- ASSIGNMENT
Quote every line of text in the records word for word, and omit the pictures from your answer.

[Source records]
=== Begin Enclosure ===

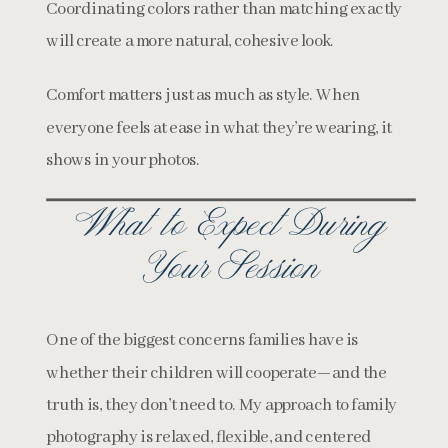
Coordinating colors rather than matching exactly
will create a more natural, cohesive look.
Comfort matters just as much as style. When
everyone feels at ease in what they’re wearing, it
shows in your photos.
What to Expect During
Your Session
One of the biggest concerns families have is
whether their children will cooperate—and the
truth is, they don’t need to. My approach to family
photography is relaxed, flexible, and centered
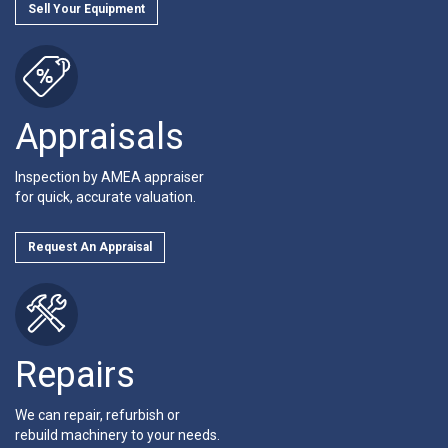
Sell Your Equipment
Appraisals
Inspection by AMEA appraiser
for quick, accurate valuation.
Request An Appraisal
Repairs
We can repair, refurbish or
rebuild machinery to your needs.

=== End Enclosure ===

- WRITTEN SOLUTION
Coordinating colors rather than matching exactly
will create a more natural, cohesive look.
Comfort matters just as much as style. When
everyone feels at ease in what they’re wearing, it
shows in your photos.
What to Expect During
Your Session
One of the biggest concerns families have is
whether their children will cooperate—and the
truth is, they don’t need to. My approach to family
photography is relaxed, flexible, and centered
Sell Your Equipment
Appraisals
Inspection by AMEA appraiser
for quick, accurate valuation.
Request An Appraisal
Repairs
We can repair, refurbish or
rebuild machinery to your needs.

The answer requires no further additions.